Regular Expressions: Now You Have Two Problems

HATE regular expressions.

HATE HATE HATE.

It drove me nuts when I ran across them and couldn’t figure them out, so I learned how to use them very well for about a year. I wrote some moderately complex ones, some simple, and then I just stopped using them.

My problem wasn’t so much not being able to understand what they did, but whether it was correct or not.
It is very easy to write a regex that looks like it should work but misses on a few things.
Just go to regexlib.com and search for currency, you’ll find 30+ distinct different ways to parse or format US currency.

How easily can you tell the difference between these two?
^\d*.\d{2}$
^\d+(?:.\d{0,2})?$

What about these two?
^$( )\d(.\d{1,2})?$
([^,0-9]\D*)([0-9]|\d,\d*)$

Or God forbid these two?
^$?-?([1-9]{1}[0-9]{0,2}(,\d{3})(.\d{0,2})?|[1-9]{1}\d{0,}(.\d{0,2})?|0(.\d{0,2})?|(.\d{1,2}))$|^-?$?([1-9]{1}\d{0,2}(,\d{3})(.\d{0,2})?|[1-9]{1}\d{0,}(.\d{0,2})?|0(.\d{0,2})?|(.\d{1,2}))$|^($?([1-9]{1}\d{0,2}(,\d{3})*(.\d{0,2})?|[1-9]{1}\d{0,}(.\d{0,2})?|0(.\d{0,2})?|(.\d{1,2})))$

^$([0]|([1-9]\d{1,2})|([1-9]\d{0,1},\d{3,3})|([1-9]\d{2,2},\d{3,3})|([1-9],\d{3,3},\d{3,3}))([.]\d{1,2})?$|^($([0]|([1-9]\d{1,2})|([1-9]\d{0,1},\d{3,3})|([1-9]\d{2,2},\d{3,3})|([1-9],\d{3,3},\d{3,3}))([.]\d{1,2})?)$|^($)?(-)?([0]|([1-9]\d{0,6}))([.]\d{1,2})?$

I’d much rather bank on writing a ParseCurrency function to parse or format the data using standard string manipulation.
That’s way easier to look at in 3 months or 3 years.
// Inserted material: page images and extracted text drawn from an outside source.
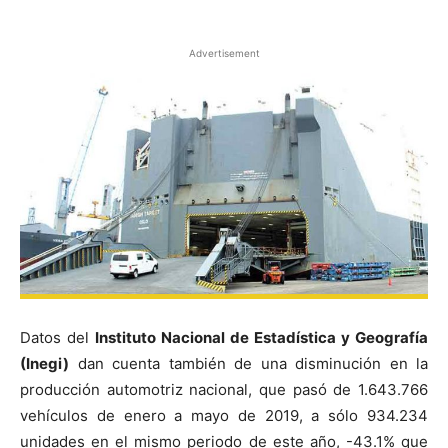
Advertisement
Datos del
Instituto Nacional de Estadística y Geografía
(Inegi)
dan cuenta también de una disminución en la
producción automotriz nacional, que pasó de 1.643.766
vehículos de enero a mayo de 2019, a sólo 934.234
unidades en el mismo periodo de este año, -43.1% que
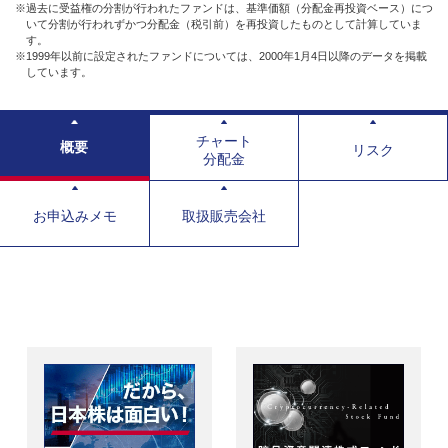
※過去に受益権の分割が行われたファンドは、基準価額（分配金再投資ベース）につ
いて分割が行われずかつ分配金（税引前）を再投資したものとして計算していま
す。
※1999年以前に設定されたファンドについては、2000年1月4日以降のデータを掲載
しています。
チャート
概要
リスク
分配金
お申込みメモ
取扱販売会社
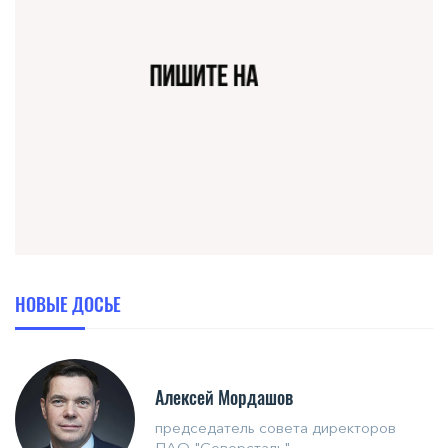
НОВЫЕ ДОСЬЕ
Алексей Мордашов
председатель совета директоров
ПАО "Северсталь"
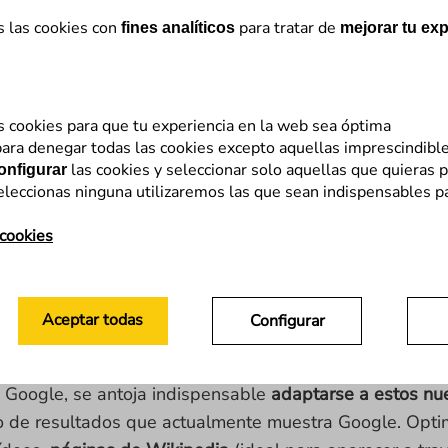
s las cookies con
para tratar de
fines analíticos
mejorar tu exp
s cookies para que tu experiencia en la web sea óptima
ara denegar todas las cookies excepto aquellas imprescindibl
las cookies y seleccionar solo aquellas que quieras p
onfigurar
eleccionas ninguna utilizaremos las que sean indispensables p
está cambiando
la forma en la que muestra sus resulta
 cookies
nte los resultados orgánicos «normales» que todos co
,
Knowledge cards
,
Featured snippets
(resultado 0),
Car
ediante la utilización de
datos estructurados de tipo 
Aceptar todas
Configurar
n Google, se antoja indispensable
adaptarse a estos nu
o de resultados que actualmente muestra Google. Optim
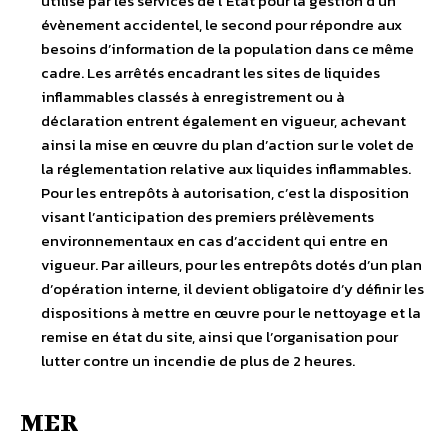
utilisé par les services de l’État pour la gestion d’un
évènement accidentel, le second pour répondre aux
besoins d’information de la population dans ce même
cadre. Les arrêtés encadrant les sites de liquides
inflammables classés à enregistrement ou à
déclaration entrent également en vigueur, achevant
ainsi la mise en œuvre du plan d’action sur le volet de
la réglementation relative aux liquides inflammables.
Pour les entrepôts à autorisation, c’est la disposition
visant l’anticipation des premiers prélèvements
environnementaux en cas d’accident qui entre en
vigueur. Par ailleurs, pour les entrepôts dotés d’un plan
d’opération interne, il devient obligatoire d’y définir les
dispositions à mettre en œuvre pour le nettoyage et la
remise en état du site, ainsi que l’organisation pour
lutter contre un incendie de plus de 2 heures.
MER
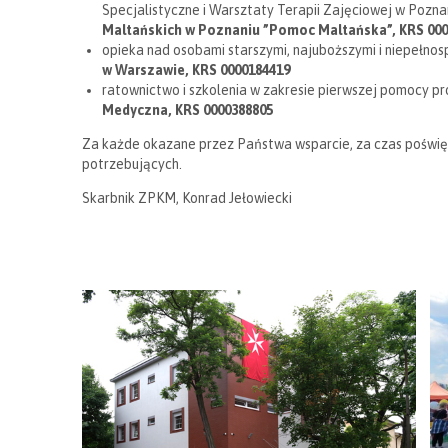
Specjalistyczne i Warsztaty Terapii Zajęciowej w Pozn
Maltańskich w Poznaniu ”Pomoc Maltańska”, KRS 000
opieka nad osobami starszymi, najuboższymi i niepełn
w Warszawie, KRS 0000184419
ratownictwo i szkolenia w zakresie pierwszej pomocy 
Medyczna, KRS 0000388805
Za każde okazane przez Państwa wsparcie, za czas poświęco
potrzebujących.
Skarbnik ZPKM, Konrad Jełowiecki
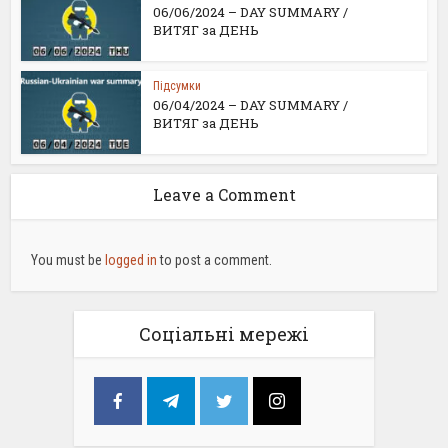
06/06/2024 – DAY SUMMARY /
ВИТЯГ за ДЕНЬ
Підсумки
06/04/2024 – DAY SUMMARY /
ВИТЯГ за ДЕНЬ
Leave a Comment
You must be
logged in
to post a comment.
Соціальні мережі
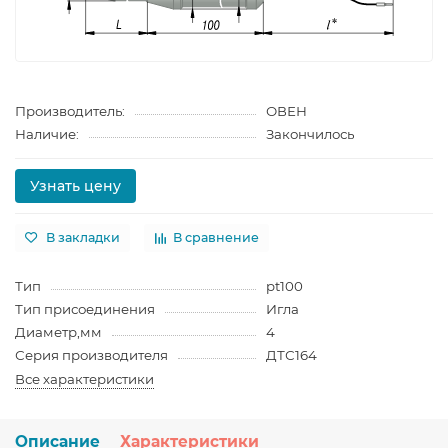
Производитель:
ОВЕН
Наличие:
Закончилось
Узнать цену
В закладки
В сравнение
Тип
pt100
Тип присоединения
Игла
Диаметр,мм
4
Серия производителя
ДТС164
Все характеристики
Описание
Характеристики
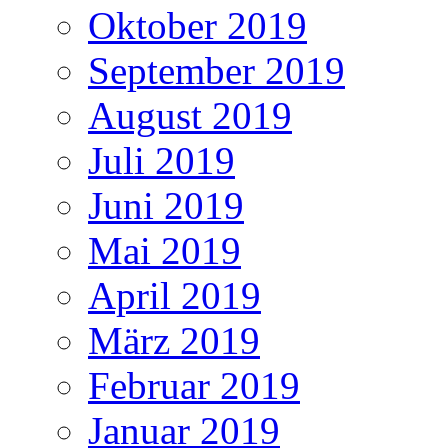
Oktober 2019
September 2019
August 2019
Juli 2019
Juni 2019
Mai 2019
April 2019
März 2019
Februar 2019
Januar 2019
There is nothing that can be done with a regex that can’t be done with a function call. The function call may be 10 more lines than a single regex, but will always be 100 times easier to read and debug.

I feel that it goes along with Code Complete’s Self Documenting Code idea. If your code or regex can’t be understood without several lines of comments or a separate tool to parse it then there must be a better way.